The training of a reinforcement learning loop is a process that aims to generate a policy that leads to the reward being maximised. This is an optimisation process; instead of optimising specific values, we are trying to optimise the policy defining the action. It is easiest to imagine this policy as a discrete variable to be optimised, i.e., should the policy be policy A or policy B. However, if we break the policy down into constituent parts, we can see the continuous nature of the problem. Consider the robot vacuum example; there are two parameters that can be controlled: how large the rotations of the vacuum are (\(r\)) and how frequently it does so (\(p\)). This is shown visually for a few positions in policy space in vacuum.

Let’s consider two possible policies for the LunarLander-v3 environment. One will be the modulo example used before, and the other will be a more logical approach, where the lunar is moved left or right based on the position in the x dimension and the downward thruster is only used when the y velocity is greater than some threshold.

def modulo_policy(step, obs):
    """
    Returns and action based on the modulo of the step in the episode.
    
    :param step: The step in the episode.
    :return: The action to take.
    """
    return step % 4

def logical_policy(step, obs):
    """
    A more logical policy that takes into account the observation.
    
    :param obs: The observation.
    :return: The action to take.
    """
    x_pos = obs[0]
    y_vel = obs[3]
    if y_vel < -0.4:
        return 2
    elif x_pos < -0.1:
        return 3
    elif x_pos > 0.1:
        return 1
    else:
        return 0
    

We can now compare the two policies, over 500 episodes of the LunarLander-v3, to see which performs best.

import gymnasium as gym
import numpy as np

env = gym.make('LunarLander-v3', render_mode='rgb_array')

policies = [modulo_policy, logical_policy]
total_rewards = np.zeros((2, 500))
render = [None, None]
for i, policy in enumerate(policies):
    for repeat in range(total_rewards.shape[1]):
        current_rewards = 0
        obs = env.reset()[0]
        current_render = []
        for step in range(env.spec.max_episode_steps):
            action = policy(step, obs)
            obs, reward, terminated, truncated, info = env.step(action)
            current_rewards += reward
            current_render.append(env.render())
            if terminated:
                break
        if current_rewards > total_rewards[i].max():
            render[i] = current_render
        total_rewards[i, repeat] = current_rewards

        env.close()

We can now compare the total reward from each episode.

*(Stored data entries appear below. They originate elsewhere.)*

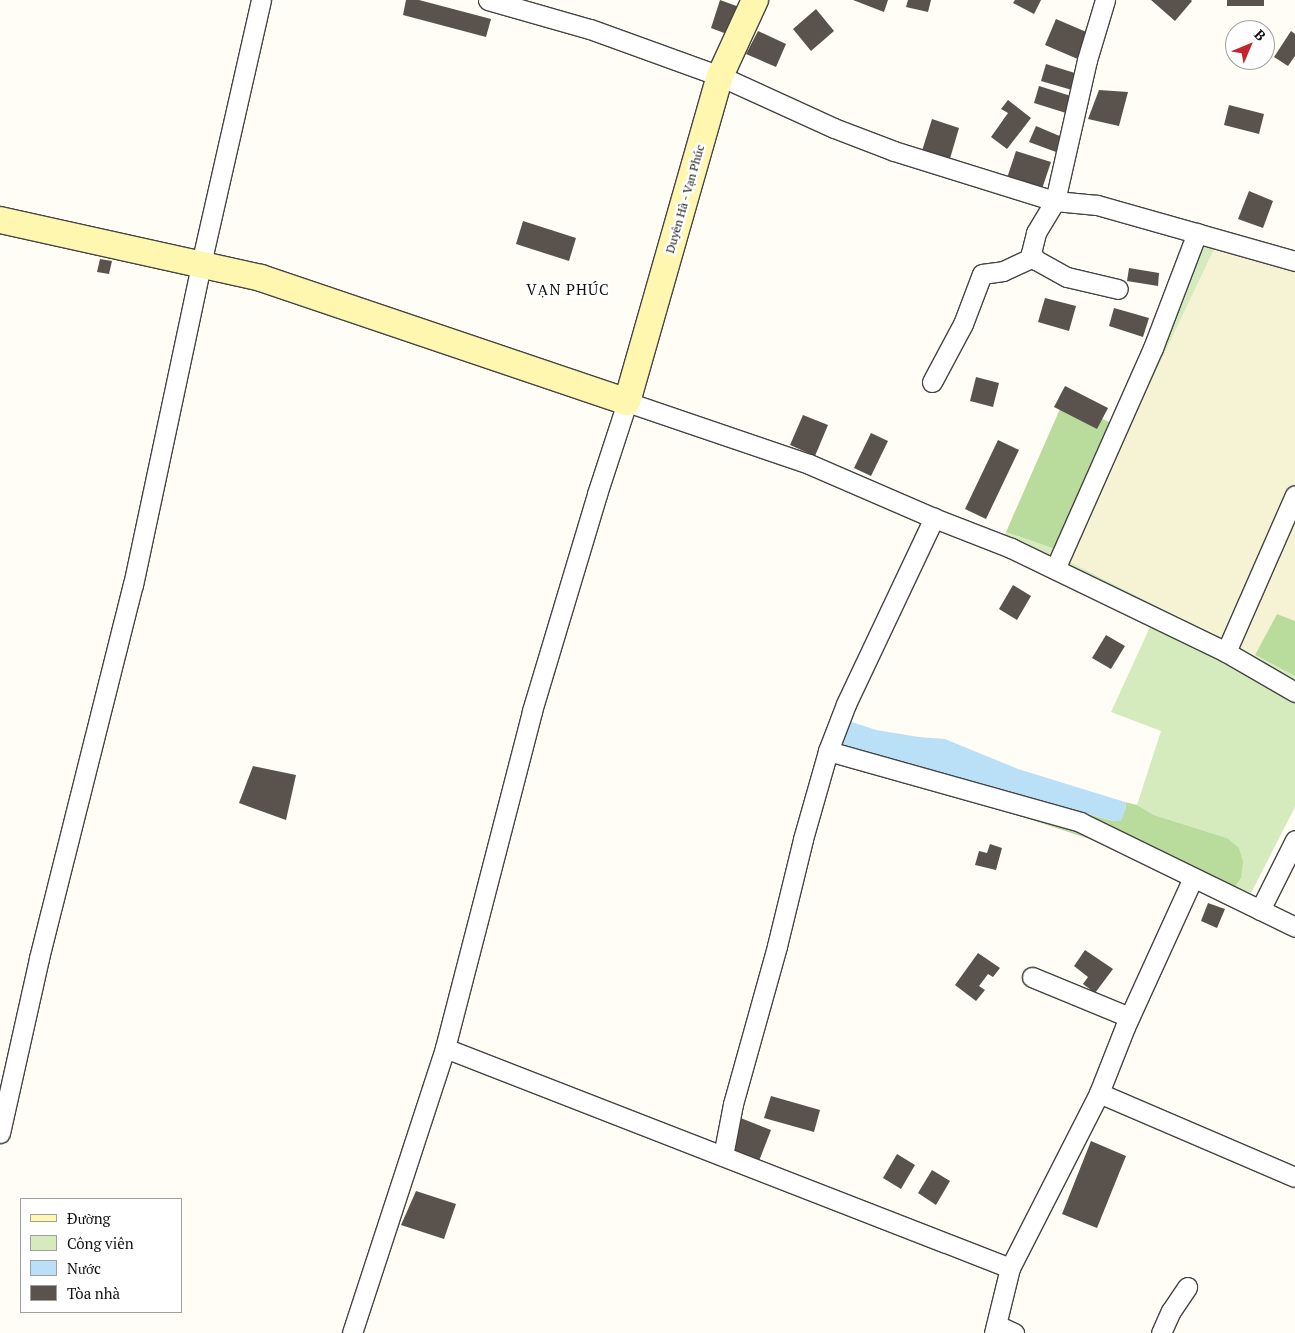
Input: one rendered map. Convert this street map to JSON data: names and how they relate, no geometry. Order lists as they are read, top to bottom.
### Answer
{
  "streets": {
    "street": ["Duyên Hà - Vạn Phúc"]
  },
  "districts": ["VẠN PHÚC"],
  "legend": [
    "Đường",
    "Công viên",
    "Nước",
    "Tòa nhà"
  ],
  "north": "top right"
}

import matplotlib.pyplot as plt

fig, ax = plt.subplots()

ax.hist(total_rewards[0], label='Modulo Policy', density=True)
ax.hist(total_rewards[1], label='Logical Policy', density=True)
ax.legend()
ax.set_xlabel('Reward')
ax.set_ylabel('p(Reward)')
plt.show()

../_images/4791057505a5488ebd04b3d3aef093ad83817cf1f81fefecfd60996042cc1310.png

It can be seen that the modulo policy, on average, does better than the logical policy in this case. However, the logical policy follows a bimodal distribution, so with some tuning, it could potentially outperform the modulo policy.

We will save these rewards for use later.

np.savetxt('total_rewards.txt', total_rewards)